# [EXERCISE REQUIREMENTS]
In the records below, take the line containing "संयंत्र को खरीदने" and every line following it, and write them out exactly.

# [MATERIAL SHOWN]
---------------

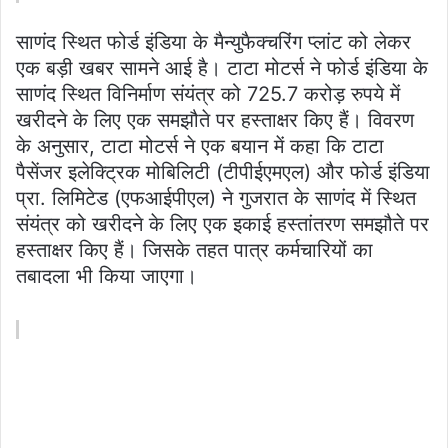
साणंद स्थित फोर्ड इंडिया के मैन्युफैक्चरिंग प्लांट को लेकर
एक बड़ी खबर सामने आई है। टाटा मोटर्स ने फोर्ड इंडिया के
साणंद स्थित विनिर्माण संयंत्र को 725.7 करोड़ रुपये में
खरीदने के लिए एक समझौते पर हस्ताक्षर किए हैं। विवरण
के अनुसार, टाटा मोटर्स ने एक बयान में कहा कि टाटा
पैसेंजर इलेक्ट्रिक मोबिलिटी (टीपीईएमएल) और फोर्ड इंडिया
प्रा. लिमिटेड (एफआईपीएल) ने गुजरात के साणंद में स्थित
संयंत्र को खरीदने के लिए एक इकाई हस्तांतरण समझौते पर
हस्ताक्षर किए हैं। जिसके तहत पात्र कर्मचारियों का
तबादला भी किया जाएगा।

---------------

# [ANSWER BOX]
संयंत्र को खरीदने के लिए एक इकाई हस्तांतरण समझौते पर
हस्ताक्षर किए हैं। जिसके तहत पात्र कर्मचारियों का
तबादला भी किया जाएगा।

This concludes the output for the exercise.